## start Data section

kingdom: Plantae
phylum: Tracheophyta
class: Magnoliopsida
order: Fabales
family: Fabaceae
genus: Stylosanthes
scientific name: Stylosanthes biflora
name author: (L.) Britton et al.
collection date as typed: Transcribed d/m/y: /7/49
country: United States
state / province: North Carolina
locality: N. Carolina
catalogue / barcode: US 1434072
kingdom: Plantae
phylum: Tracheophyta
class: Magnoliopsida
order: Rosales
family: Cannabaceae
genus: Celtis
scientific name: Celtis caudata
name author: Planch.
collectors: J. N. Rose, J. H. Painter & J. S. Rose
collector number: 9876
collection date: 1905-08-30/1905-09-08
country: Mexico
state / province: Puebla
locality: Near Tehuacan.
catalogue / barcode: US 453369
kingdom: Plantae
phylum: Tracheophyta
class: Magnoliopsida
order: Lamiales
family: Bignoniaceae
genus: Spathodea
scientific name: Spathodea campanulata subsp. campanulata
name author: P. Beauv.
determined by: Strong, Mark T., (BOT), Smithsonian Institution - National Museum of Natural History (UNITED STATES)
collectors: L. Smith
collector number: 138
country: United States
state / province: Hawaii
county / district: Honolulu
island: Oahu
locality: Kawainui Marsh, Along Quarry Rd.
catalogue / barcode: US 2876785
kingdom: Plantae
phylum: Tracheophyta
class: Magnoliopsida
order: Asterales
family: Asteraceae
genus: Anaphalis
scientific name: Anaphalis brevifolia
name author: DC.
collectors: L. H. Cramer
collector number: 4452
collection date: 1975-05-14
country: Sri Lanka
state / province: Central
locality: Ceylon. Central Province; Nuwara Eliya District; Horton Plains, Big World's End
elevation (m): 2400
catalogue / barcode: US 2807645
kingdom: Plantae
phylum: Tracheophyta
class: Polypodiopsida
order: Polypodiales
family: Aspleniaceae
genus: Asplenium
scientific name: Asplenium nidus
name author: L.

## end Data section

What needs to be done:
Please return every line of the records above without changing a single character.

Task result:
kingdom: Plantae
phylum: Tracheophyta
class: Magnoliopsida
order: Fabales
family: Fabaceae
genus: Stylosanthes
scientific name: Stylosanthes biflora
name author: (L.) Britton et al.
collection date as typed: Transcribed d/m/y: /7/49
country: United States
state / province: North Carolina
locality: N. Carolina
catalogue / barcode: US 1434072
kingdom: Plantae
phylum: Tracheophyta
class: Magnoliopsida
order: Rosales
family: Cannabaceae
genus: Celtis
scientific name: Celtis caudata
name author: Planch.
collectors: J. N. Rose, J. H. Painter & J. S. Rose
collector number: 9876
collection date: 1905-08-30/1905-09-08
country: Mexico
state / province: Puebla
locality: Near Tehuacan.
catalogue / barcode: US 453369
kingdom: Plantae
phylum: Tracheophyta
class: Magnoliopsida
order: Lamiales
family: Bignoniaceae
genus: Spathodea
scientific name: Spathodea campanulata subsp. campanulata
name author: P. Beauv.
determined by: Strong, Mark T., (BOT), Smithsonian Institution - National Museum of Natural History (UNITED STATES)
collectors: L. Smith
collector number: 138
country: United States
state / province: Hawaii
county / district: Honolulu
island: Oahu
locality: Kawainui Marsh, Along Quarry Rd.
catalogue / barcode: US 2876785
kingdom: Plantae
phylum: Tracheophyta
class: Magnoliopsida
order: Asterales
family: Asteraceae
genus: Anaphalis
scientific name: Anaphalis brevifolia
name author: DC.
collectors: L. H. Cramer
collector number: 4452
collection date: 1975-05-14
country: Sri Lanka
state / province: Central
locality: Ceylon. Central Province; Nuwara Eliya District; Horton Plains, Big World's End
elevation (m): 2400
catalogue / barcode: US 2807645
kingdom: Plantae
phylum: Tracheophyta
class: Polypodiopsida
order: Polypodiales
family: Aspleniaceae
genus: Asplenium
scientific name: Asplenium nidus
name author: L.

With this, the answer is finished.